Of 383 completed surveys, most physicians believed that APOL1 testing can help AA LDs make more informed donation decisions (87%), and the addition of APOL1 testing offers better clinical information about AA LD's eligibility for donation than existing evaluation approaches (74%). Among respondents who evaluate LDs (n = 345), 63% would definitely or probably begin or continue using APOL1 testing in the next year, however, few use APOL1 testing routinely (4%) or on a case-by-case basis (14%).
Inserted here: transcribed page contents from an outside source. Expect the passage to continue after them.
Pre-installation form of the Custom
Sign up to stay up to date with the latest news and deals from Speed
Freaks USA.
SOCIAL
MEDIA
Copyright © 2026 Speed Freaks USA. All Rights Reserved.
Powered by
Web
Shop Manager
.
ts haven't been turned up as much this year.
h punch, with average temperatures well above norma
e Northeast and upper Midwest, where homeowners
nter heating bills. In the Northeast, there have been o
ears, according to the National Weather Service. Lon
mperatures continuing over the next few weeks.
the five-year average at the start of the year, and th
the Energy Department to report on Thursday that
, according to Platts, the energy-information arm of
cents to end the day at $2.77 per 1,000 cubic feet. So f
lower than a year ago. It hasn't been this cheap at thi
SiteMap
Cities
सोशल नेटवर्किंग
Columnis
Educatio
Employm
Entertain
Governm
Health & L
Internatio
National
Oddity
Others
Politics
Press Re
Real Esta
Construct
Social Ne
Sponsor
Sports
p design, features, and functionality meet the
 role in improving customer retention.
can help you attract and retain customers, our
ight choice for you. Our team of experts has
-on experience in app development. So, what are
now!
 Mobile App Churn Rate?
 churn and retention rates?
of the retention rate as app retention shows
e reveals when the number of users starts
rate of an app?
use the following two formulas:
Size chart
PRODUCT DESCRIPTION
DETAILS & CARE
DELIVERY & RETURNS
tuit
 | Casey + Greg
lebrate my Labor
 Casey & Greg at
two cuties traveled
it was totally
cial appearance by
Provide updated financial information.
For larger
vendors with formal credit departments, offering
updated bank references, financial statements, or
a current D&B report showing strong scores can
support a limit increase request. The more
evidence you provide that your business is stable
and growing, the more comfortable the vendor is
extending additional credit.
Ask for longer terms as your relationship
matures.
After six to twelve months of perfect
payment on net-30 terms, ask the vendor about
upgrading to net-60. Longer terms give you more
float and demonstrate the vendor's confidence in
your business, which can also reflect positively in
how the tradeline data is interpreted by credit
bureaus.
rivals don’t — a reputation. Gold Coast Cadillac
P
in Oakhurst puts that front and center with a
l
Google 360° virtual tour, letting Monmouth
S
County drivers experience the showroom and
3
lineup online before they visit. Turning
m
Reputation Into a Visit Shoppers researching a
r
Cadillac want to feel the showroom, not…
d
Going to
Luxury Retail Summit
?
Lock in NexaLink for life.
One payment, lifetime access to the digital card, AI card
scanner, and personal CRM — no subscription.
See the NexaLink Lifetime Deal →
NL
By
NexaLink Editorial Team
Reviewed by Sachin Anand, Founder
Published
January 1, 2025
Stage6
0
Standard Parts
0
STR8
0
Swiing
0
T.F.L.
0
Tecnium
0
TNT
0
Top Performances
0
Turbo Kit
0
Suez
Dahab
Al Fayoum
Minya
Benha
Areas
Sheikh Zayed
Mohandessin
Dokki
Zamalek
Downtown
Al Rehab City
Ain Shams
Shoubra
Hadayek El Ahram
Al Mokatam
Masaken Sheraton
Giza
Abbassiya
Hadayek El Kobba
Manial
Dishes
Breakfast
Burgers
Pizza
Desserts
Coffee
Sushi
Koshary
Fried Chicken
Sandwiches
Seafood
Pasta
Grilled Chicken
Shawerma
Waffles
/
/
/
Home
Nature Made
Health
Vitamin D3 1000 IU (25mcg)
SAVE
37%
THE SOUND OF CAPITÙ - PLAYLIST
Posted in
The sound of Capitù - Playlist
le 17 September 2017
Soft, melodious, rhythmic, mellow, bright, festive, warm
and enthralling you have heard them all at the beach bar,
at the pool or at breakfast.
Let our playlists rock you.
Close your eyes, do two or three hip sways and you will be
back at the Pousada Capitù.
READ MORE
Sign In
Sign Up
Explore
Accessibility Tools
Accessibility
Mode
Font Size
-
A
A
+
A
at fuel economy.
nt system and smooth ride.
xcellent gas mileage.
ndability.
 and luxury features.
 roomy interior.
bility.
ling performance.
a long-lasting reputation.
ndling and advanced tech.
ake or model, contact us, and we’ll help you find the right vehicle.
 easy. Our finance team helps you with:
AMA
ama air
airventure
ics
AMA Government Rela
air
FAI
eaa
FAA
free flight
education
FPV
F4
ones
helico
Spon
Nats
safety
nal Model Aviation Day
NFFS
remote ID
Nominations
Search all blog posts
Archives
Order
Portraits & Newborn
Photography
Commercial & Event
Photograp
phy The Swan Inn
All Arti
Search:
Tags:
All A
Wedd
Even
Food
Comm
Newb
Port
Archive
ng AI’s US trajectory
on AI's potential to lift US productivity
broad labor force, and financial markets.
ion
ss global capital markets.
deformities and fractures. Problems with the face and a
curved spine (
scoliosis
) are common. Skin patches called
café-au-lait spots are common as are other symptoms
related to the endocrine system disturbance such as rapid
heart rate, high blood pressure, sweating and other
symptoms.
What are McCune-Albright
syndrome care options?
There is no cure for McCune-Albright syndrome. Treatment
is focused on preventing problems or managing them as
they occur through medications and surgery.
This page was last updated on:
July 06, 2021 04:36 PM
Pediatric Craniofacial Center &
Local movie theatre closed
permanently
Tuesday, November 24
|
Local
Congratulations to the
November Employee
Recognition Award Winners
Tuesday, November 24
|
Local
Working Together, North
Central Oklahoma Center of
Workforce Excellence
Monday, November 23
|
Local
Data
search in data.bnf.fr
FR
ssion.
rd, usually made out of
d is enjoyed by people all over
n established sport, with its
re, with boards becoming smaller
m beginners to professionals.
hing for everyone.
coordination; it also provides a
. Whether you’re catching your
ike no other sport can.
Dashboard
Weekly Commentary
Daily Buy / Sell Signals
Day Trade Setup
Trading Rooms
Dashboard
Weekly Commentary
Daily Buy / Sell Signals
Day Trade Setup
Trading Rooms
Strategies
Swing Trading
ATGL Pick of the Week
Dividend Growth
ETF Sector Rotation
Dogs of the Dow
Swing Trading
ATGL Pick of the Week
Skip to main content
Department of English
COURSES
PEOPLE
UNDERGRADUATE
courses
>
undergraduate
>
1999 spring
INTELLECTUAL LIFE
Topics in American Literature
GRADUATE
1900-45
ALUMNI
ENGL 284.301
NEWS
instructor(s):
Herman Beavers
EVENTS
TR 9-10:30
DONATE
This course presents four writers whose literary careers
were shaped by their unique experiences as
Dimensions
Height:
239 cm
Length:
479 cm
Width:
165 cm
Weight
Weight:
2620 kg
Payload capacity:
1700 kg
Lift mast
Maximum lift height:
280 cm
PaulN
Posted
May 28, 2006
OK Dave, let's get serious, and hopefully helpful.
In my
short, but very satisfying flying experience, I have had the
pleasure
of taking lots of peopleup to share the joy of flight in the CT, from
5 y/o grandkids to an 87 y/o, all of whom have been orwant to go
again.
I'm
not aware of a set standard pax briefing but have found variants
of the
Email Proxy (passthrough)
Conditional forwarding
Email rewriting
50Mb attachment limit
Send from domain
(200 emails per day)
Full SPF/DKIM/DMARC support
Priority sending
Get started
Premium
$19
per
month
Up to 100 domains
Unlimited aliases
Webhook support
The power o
Most did not know the right clinical scenario to order APOL1 testing (59%), but would use educational materials to counsel AA LDs about APOL1 testing (97%).
Although physicians were highly supportive of APOL1 genetic testing for AA LDs, few physicians use APOL1 testing. As more physicians intend to use APOL1 testing, an ethical framework and clinical decision support are needed presently to assist clinicians in clarifying the proper indication of APOL1 genetic testing.
载脂蛋白L1(APOL1)基因风险变异是否会导致非裔美国(AA)活体供者(LD)肾衰竭风险增加,目前仍存在争议。关于影响医生将AA LD的APOL1基因检测纳入供者评估的因素,我们知之甚少。
我们根据罗杰斯创新扩散理论,对美国肾脏病学会、美国移植学会和美国移植外科医生学会的肾脏病学和外科成员进行了一项横断面调查,了解他们对AA潜在LD进行APOL1基因检测的实践和态度。进行了描述性统计和双变量分析。
在383份完成的调查中,大多数医生认为APOL1检测可以帮助AA LD做出更明智的捐赠决定(87%),并且与现有评估方法相比,增加APOL1检测能提供关于AA LD捐赠资格的更好临床信息(74%)。在评估LD的受访者中(n = 345),63%肯定或可能会在明年开始或继续使用APOL1检测,然而,很少有人常规使用APOL1检测(4%)或逐案使用(14%)。大多数人不知道进行APOL1检测的正确临床场景(59%),但会使用教育材料为AA LD提供关于APOL1检测的咨询(97%)。
尽管医生对AA LD进行APOL1基因检测高度支持,但很少有医生使用APOL1检测。由于更多医生打算使用APOL1检测,目前需要一个伦理框架和临床决策支持来帮助临床医生明确APOL1基因检测的正确指征。